### Complete the following
A – In the text on chemical changes, what are reactions that require heat in order to occur called?
B – Pick up the text on chemical changes after its final sentence and continue it.

### Page excerpt

Chemical changes occur when a substance combines with another to form a new substance, called chemical synthesis or, alternatively, chemical decomposition into two or more different substances. These processes are called chemical reactions and, in general, are not reversible except by further chemical reactions. Some reactions produce heat and are called exothermic reactions and others may require heat to enable the reaction to occur, which are called endothermic reactions. Understanding chemical changes is a major part of the science of chemistry.

When chemical reactions occur, the atoms are rearranged and the reaction is accompanied by an energy change as new products are generated. An example of a chemical change is the reaction between sodium and water to produce sodium hydroxide and hydrogen. So much energy is released that the hydrogen gas released spontaneously burns in the air. This is an example of a chemical change because the end products are chemically different from the substances before the chemical reaction.

Types 
Chemists categorize chemical changes into three main classes: inorganic chemical changes, organic chemical changes and biochemical changes.

Inorganic changes
Inorganic chemistry describes the reactions of elements and compounds that, in general, do not involve carbon. The changes typically take place in laboratories, or on a larger scale in heavy industries.

Typical types of change include neutralization (mixing an acid with a base, resulting in water and salt), oxidization including combustion, redox reactions etc.

Organic changes
Organic chemistry is concerned with the chemistry of carbon and the elements and compound with which it reacts. These compounds include mineral oil and all of its products and much of the output of industries manufacturing pharmaceuticals, paints, detergents, cosmetics, fuels etc. Typical examples of organic chemical changes include cracking heavy hydrocarbons at an oil refinery to create more gasoline from crude oil, as gasoline is in higher demand than the heavier hydrocarbons, such as residual fuel oils. Other reactions include, methylation, condensation reactions, polymerisation, halogenation etc.

### Raw data
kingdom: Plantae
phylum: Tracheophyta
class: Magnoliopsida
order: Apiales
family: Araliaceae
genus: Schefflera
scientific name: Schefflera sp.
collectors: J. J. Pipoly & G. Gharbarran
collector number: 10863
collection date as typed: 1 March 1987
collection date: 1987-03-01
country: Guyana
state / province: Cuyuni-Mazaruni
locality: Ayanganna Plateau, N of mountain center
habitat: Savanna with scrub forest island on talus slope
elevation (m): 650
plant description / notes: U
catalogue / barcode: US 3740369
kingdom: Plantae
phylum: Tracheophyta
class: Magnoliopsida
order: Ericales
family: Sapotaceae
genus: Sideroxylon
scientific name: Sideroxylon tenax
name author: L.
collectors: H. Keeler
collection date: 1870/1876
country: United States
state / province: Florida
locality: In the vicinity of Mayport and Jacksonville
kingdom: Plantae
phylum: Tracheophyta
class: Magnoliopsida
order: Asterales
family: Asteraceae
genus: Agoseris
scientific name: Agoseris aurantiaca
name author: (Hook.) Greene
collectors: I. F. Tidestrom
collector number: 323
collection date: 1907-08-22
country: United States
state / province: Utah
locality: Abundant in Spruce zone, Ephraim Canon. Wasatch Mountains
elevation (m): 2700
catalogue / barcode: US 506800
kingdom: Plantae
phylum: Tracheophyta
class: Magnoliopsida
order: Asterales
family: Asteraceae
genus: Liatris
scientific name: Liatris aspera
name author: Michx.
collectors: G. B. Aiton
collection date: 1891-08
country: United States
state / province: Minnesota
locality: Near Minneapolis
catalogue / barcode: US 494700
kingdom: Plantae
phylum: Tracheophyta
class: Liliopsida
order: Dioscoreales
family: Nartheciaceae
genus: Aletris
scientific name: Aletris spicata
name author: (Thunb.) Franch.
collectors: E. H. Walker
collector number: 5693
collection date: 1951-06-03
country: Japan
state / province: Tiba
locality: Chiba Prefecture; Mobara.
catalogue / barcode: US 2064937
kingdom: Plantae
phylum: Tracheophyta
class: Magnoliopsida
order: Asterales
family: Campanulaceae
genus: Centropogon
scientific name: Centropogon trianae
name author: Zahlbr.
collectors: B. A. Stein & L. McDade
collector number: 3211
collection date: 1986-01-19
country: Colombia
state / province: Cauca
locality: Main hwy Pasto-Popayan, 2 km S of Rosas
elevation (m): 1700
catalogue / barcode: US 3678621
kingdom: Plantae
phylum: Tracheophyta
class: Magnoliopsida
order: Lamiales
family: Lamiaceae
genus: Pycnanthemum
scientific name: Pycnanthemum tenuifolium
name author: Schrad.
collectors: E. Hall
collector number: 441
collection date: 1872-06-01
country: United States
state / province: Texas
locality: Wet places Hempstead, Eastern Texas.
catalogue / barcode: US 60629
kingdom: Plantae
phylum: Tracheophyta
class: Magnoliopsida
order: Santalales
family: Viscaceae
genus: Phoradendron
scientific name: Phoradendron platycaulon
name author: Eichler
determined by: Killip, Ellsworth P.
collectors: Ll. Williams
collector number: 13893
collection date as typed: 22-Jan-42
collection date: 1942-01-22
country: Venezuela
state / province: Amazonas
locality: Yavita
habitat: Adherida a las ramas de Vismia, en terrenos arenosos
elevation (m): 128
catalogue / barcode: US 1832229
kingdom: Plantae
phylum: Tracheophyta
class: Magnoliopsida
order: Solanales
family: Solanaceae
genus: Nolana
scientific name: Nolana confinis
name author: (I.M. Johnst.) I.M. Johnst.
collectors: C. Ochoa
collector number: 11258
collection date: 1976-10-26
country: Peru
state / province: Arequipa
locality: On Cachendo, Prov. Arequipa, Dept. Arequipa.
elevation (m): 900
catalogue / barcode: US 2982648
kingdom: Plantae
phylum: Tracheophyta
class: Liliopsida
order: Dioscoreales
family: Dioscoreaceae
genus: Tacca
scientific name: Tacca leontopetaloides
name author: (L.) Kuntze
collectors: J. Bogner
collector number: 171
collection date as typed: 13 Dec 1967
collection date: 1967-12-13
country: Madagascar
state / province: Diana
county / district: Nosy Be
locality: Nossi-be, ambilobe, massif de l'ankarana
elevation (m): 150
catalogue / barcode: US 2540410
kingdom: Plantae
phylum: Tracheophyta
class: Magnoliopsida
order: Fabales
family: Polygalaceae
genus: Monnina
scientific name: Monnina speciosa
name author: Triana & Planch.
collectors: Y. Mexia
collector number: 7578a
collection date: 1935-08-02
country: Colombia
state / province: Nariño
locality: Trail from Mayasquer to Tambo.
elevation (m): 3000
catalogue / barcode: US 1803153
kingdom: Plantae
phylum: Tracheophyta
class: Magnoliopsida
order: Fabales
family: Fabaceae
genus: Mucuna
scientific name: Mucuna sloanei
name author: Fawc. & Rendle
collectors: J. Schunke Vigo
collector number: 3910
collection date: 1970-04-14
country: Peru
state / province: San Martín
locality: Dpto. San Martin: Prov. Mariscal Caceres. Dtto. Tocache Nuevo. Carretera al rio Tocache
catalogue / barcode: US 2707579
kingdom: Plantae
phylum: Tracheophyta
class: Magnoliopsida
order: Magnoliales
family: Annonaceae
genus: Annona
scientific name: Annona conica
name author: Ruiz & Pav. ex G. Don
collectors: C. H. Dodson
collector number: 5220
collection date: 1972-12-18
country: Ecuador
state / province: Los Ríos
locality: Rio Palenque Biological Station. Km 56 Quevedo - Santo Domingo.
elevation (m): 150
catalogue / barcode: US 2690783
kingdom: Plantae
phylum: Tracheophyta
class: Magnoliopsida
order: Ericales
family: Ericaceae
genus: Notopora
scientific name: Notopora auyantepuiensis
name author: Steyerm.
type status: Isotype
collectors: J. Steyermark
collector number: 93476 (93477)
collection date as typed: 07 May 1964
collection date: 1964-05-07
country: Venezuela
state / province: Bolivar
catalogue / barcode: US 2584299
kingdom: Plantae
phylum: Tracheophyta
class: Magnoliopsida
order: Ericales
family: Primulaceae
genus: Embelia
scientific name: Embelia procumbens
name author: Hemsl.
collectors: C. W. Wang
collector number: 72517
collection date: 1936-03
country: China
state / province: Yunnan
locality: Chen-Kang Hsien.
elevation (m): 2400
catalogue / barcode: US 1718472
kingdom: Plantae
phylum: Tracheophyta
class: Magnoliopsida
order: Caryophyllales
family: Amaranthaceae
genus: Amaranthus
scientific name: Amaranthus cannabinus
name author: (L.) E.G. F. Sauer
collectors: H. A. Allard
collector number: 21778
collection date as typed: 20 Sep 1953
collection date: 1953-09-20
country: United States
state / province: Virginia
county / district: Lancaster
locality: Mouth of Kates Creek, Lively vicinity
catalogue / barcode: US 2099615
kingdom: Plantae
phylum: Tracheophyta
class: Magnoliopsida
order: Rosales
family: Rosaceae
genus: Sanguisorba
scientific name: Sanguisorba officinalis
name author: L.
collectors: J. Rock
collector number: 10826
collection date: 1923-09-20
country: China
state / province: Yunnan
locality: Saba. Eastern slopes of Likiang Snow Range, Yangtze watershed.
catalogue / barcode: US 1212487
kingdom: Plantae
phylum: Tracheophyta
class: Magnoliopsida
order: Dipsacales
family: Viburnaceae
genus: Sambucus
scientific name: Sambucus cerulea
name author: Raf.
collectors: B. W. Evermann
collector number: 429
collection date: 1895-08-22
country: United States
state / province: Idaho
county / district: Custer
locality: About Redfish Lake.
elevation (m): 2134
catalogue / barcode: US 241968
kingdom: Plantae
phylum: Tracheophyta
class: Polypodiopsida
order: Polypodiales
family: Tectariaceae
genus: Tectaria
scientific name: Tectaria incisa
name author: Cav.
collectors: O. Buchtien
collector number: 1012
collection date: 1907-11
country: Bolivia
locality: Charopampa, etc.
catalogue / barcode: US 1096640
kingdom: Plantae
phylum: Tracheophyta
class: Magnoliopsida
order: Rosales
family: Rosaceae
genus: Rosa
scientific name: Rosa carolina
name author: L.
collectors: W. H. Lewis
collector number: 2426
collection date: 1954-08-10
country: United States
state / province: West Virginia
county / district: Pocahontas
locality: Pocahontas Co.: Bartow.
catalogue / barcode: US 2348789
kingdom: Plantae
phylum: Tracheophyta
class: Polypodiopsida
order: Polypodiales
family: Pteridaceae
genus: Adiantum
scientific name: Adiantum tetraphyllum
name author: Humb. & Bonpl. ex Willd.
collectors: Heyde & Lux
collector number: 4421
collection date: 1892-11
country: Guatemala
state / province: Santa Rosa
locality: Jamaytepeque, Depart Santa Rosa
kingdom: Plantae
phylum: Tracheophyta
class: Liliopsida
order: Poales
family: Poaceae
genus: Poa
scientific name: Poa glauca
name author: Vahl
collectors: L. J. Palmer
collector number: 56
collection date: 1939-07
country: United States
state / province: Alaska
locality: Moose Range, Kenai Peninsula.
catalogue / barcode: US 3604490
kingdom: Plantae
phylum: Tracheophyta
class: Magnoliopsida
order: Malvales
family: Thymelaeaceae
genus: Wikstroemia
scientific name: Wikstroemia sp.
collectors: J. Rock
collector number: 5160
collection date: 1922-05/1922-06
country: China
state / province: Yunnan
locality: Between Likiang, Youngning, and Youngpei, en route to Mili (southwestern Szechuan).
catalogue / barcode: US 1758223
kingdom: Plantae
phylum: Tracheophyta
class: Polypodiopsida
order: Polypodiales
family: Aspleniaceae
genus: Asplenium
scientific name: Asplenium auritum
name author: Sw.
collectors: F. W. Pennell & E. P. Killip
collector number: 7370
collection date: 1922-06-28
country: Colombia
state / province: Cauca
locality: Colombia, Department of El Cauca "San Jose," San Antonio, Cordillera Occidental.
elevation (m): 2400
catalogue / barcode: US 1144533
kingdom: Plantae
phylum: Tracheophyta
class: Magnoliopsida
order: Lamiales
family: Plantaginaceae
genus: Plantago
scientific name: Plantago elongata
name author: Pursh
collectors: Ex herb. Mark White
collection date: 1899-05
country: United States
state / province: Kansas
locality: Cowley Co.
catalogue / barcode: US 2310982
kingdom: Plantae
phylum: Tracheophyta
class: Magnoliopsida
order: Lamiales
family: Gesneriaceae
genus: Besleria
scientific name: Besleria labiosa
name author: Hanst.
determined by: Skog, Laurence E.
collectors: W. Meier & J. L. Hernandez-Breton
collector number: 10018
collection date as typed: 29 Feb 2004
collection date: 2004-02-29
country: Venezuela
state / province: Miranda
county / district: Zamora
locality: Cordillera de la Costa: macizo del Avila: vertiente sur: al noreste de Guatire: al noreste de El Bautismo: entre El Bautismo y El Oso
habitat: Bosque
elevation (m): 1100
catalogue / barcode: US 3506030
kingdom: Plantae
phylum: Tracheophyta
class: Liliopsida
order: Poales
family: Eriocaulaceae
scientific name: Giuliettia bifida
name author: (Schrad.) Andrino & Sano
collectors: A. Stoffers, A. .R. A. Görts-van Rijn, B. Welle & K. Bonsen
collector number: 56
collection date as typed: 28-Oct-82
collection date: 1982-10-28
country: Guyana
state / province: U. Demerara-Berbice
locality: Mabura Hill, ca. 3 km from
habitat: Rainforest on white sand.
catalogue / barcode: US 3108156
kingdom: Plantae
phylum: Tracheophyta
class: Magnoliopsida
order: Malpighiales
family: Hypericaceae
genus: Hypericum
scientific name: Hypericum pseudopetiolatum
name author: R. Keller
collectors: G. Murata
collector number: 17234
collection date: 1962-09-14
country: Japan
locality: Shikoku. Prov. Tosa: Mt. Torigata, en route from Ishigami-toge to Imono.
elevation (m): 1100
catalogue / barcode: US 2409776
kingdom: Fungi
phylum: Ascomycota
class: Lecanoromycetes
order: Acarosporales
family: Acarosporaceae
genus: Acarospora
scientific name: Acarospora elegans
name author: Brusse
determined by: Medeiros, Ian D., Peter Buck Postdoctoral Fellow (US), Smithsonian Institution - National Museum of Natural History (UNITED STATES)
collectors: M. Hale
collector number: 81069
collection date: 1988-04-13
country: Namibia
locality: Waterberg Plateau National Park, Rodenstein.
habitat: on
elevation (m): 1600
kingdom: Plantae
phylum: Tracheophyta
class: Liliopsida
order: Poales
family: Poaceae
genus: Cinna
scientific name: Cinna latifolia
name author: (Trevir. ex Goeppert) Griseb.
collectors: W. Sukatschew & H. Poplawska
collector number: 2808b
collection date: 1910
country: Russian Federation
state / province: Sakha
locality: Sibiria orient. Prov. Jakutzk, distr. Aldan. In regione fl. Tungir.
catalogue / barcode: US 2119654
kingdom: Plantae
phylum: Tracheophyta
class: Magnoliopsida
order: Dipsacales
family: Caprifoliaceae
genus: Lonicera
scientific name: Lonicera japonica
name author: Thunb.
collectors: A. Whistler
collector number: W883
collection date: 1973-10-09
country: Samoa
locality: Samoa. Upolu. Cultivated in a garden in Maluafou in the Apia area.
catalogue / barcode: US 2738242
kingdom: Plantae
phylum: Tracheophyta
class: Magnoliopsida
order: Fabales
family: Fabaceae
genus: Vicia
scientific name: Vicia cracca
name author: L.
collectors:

### Answers per task
A – Endothermic reactions.

B –
Biochemical change
Biochemistry deals with the chemistry of the growth and activity of living organisms. It is a chemistry where most reactions are controlled by complex proteins called enzymes and are moderated and limited by hormones. The chemistry is always highly complex and is still not fully understood. Decomposition of organic material is also within the scope of biochemistry although in this case it is the growth and activity of fungi, bacteria and other micro-organisms that is involved. Typical types of change include the processes involved in photosynthesis, a process in which carbon dioxide and water are changed into sugars and oxygen by plants, digestion in which energy rich materials are used by organisms to grow and move, the Krebs cycle which liberates energy from stored reserves, protein synthesis which enables organisms to grow using processes controlled by RNA, etc.

Evidence of a chemical change

The following can indicate that a chemical change has taken place, although this evidence is not conclusive:
 Change of odor.
 Change of color (for example, silver to reddish-brown when iron rusts).
 Change in temperature or energy, such as the production (exothermic) or loss (endothermic) of heat.
 Change of composition - paper turning to ash when burned.
 Light and/or heat given off.
 Formation of gases, often appearing as bubbles in liquids.
 Formation of a precipitate (insoluble particles).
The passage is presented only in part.